Internally to the University, the acceptance of privatization has led UC to flail around in search of a magic bullet. This process started during the Yudof Administration. On the one hand, we were treated to the spectacle of the Regents' UC Commission on the Future that produced no new ideas but exhausted people's time and energy. On the other, we witnessed President Yudof's support of Berkeley Law Dean Chris Edley's fantasies for online education combined with his contempt for inclusive decision-making processes. Shockingly, the eagerness to follow private sector fads (tech and managerial) didn't provide any real answers.
When President Yudof stepped down, the Regents continued their practice of following the latest managerial fetish and sought out a non-academic politician for president. In theory, President Napolitano should have been able to improve the political and fiscal standing of the university. After all, she had a successful political career and, while Governor of Arizona, had supported higher education in that state.
That expectation has proven inaccurate. In the aftermath of the latestaAudit, UC is in its weakest political position since the Dynes presidency in the 2000s--if not since the late 1960s in the aftermath of the firing of Clark Kerr.
But if UC is in a weak political position externally, equal damage has been done to the University internally. The effect of the Yudof and Napolitano years has been a growing centralization of power in the hands of UCOP, a tightened control over the campuses, and a marginalization of the Academic Senate as an independent voice. Instead of initiative from below, essential to any real university, we face an intensifying managerial structure of top-down efforts to reduce the faculty's authority over academic matters.

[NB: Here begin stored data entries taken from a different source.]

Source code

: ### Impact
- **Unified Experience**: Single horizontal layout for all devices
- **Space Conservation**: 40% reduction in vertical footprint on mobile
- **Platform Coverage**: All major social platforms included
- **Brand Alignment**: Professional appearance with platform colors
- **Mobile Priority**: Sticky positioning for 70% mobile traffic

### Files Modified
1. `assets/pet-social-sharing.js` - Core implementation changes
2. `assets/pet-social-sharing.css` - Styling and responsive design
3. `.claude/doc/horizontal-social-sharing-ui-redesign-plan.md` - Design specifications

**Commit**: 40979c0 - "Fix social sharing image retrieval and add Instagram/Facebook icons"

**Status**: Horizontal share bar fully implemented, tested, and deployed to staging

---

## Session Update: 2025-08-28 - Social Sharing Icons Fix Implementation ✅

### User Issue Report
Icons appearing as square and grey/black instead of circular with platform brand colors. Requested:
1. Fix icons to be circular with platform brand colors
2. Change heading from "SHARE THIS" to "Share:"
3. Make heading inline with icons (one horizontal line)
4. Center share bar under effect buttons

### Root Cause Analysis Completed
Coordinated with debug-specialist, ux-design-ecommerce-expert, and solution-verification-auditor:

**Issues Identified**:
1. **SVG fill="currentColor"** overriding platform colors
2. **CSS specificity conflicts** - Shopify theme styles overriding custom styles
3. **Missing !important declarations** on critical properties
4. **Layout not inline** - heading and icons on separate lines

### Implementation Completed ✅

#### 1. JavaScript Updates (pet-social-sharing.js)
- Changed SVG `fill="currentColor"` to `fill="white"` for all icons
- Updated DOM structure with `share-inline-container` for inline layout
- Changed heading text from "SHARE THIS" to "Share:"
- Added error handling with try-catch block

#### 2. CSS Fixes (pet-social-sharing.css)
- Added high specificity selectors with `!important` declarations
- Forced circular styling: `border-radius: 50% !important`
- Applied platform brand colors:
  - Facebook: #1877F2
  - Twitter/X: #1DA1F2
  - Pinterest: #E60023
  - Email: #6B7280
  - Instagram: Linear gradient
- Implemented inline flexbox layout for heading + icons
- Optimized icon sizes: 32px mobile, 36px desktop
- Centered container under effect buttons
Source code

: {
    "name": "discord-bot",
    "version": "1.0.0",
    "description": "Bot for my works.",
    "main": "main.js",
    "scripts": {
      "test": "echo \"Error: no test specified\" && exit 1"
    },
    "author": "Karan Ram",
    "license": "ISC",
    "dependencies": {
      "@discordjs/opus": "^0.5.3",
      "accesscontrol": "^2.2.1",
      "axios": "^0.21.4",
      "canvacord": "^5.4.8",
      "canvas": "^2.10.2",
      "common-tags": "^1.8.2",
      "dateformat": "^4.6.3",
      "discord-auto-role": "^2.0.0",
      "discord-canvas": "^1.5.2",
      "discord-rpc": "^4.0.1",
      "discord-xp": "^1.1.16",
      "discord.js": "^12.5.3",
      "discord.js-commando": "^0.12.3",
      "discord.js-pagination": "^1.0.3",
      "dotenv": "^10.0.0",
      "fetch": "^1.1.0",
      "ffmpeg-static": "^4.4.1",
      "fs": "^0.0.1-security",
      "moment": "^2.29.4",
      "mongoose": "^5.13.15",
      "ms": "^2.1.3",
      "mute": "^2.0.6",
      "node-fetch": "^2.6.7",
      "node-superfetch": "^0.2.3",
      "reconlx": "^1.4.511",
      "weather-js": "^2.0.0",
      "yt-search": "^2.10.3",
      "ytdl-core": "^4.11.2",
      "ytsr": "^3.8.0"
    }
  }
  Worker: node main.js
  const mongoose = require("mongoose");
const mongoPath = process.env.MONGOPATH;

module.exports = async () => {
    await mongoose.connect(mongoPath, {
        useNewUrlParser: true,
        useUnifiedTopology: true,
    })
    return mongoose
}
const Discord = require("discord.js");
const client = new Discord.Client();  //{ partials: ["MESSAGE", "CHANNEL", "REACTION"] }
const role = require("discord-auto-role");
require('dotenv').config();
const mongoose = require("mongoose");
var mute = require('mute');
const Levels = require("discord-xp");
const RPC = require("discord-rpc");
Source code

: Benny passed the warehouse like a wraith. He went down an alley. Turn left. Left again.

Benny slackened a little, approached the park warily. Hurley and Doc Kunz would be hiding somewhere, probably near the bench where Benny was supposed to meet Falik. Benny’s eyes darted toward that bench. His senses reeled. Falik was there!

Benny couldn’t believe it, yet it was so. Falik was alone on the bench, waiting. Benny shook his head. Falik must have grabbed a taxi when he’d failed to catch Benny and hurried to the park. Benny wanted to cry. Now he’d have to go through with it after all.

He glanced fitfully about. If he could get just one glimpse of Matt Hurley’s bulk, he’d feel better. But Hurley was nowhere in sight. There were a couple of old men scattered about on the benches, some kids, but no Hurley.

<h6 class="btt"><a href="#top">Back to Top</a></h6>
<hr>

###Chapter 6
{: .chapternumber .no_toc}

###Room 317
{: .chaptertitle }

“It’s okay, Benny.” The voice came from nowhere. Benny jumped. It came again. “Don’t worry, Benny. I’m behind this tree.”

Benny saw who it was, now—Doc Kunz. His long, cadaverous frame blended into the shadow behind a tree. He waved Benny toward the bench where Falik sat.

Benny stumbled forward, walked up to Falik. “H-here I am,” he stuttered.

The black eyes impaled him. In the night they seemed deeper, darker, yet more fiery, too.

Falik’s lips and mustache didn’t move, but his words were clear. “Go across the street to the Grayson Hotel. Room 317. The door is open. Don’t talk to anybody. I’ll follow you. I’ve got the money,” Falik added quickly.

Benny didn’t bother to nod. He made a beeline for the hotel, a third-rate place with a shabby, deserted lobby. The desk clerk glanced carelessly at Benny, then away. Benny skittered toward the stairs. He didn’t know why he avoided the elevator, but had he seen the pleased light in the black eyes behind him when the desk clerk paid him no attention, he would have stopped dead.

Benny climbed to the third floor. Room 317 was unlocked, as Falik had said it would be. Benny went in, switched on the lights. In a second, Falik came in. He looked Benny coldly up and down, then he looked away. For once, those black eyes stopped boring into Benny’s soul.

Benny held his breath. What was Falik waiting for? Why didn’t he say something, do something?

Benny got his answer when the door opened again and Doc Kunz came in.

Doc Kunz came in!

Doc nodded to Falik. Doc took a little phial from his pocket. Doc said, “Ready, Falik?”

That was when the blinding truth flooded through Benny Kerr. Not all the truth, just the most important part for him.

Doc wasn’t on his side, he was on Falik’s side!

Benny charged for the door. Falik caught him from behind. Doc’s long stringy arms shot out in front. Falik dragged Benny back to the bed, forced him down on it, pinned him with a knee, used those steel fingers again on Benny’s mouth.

Even President Napolitano's recent National Center for Free Speech and Expression is a symptom of this centralized thinking. I hope to say something about its organization elsewhere, but for now I would simply point out that it was created, as far as I have been able to learn, without any Senate review. Even a single campus research center would receive that much oversight. Nor have more clearly administrative initiatives been thoroughly analyzed independently of optics and politics: the UCPath debacle, begun under President Yudof and continuing today, makes that clear. We seem to have gone from Fiat Lux to simple Presidential Fiat.
UC needs new leadership. But this cannot be limited to finding a replacement for President Napolitano. The UC Regents, after all, have made the decisions--through their choices of presidents and policies--that have brought us to this point. The Regents and UC must give up on trying to mimic the failed Michigan model in finance and the failed managerial model in administration. The new leadership of the university must restore the primacy of academic judgment over the demands of finance, must seek new ways to transfer funds from administration to education, and must be open to ideas from below. Meanwhile, the Senate must move beyond its currently reactivity and begin to act as a producer of vision and not just a commentator on administrative proposals. In addition, faculty throughout the system need to take ownership of their local budgets and campus futures.
UC needs new leadership but it is crucial that that new leadership be based on more inclusive decision making and a vision that places academic judgement and the University's academic future at the heart of its planning.